┌─ RAW DATA

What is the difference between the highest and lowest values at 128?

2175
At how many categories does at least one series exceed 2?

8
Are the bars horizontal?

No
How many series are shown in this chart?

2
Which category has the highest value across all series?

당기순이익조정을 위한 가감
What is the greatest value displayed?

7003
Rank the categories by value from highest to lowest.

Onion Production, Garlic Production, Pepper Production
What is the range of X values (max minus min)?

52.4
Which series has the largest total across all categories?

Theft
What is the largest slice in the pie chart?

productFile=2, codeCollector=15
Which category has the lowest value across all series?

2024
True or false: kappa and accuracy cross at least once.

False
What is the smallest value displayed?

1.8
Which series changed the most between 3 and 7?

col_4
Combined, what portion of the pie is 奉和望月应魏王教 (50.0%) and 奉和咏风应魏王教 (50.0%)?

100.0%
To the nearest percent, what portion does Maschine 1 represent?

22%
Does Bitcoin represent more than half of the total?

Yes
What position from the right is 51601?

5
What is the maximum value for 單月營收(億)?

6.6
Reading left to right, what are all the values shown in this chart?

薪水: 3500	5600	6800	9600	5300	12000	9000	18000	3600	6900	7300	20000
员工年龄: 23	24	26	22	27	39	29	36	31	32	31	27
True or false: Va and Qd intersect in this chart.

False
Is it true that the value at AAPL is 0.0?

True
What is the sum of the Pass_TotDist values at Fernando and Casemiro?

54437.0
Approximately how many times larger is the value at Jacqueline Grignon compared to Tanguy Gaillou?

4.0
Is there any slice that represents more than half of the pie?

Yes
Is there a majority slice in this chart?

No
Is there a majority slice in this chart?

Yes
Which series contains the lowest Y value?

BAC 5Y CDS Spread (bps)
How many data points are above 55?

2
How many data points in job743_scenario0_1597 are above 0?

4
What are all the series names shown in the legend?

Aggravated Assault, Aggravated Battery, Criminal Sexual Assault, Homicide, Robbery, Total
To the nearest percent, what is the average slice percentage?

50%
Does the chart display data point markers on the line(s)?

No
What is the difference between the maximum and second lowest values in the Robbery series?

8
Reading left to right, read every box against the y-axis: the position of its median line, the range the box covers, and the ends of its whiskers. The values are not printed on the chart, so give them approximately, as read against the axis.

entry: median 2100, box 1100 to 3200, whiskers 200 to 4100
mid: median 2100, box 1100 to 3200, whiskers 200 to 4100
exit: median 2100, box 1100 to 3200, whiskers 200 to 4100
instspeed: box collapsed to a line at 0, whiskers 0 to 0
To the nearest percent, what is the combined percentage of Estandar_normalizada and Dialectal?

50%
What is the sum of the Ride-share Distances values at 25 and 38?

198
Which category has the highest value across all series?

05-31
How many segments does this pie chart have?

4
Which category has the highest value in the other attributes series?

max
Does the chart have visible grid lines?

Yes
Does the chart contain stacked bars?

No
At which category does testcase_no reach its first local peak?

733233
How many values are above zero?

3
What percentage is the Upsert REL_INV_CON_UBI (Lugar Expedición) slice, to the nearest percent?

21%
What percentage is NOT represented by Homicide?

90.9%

└─

AIM OF THE TASK → Extract each line from the items above that contains the string "highest", treating uppercase and lowercase letters as distinct.

WRITTEN SOLUTION →
What is the difference between the highest and lowest values at 128?
Which category has the highest value across all series?
Rank the categories by value from highest to lowest.
Which category has the highest value across all series?
Which category has the highest value in the other attributes series?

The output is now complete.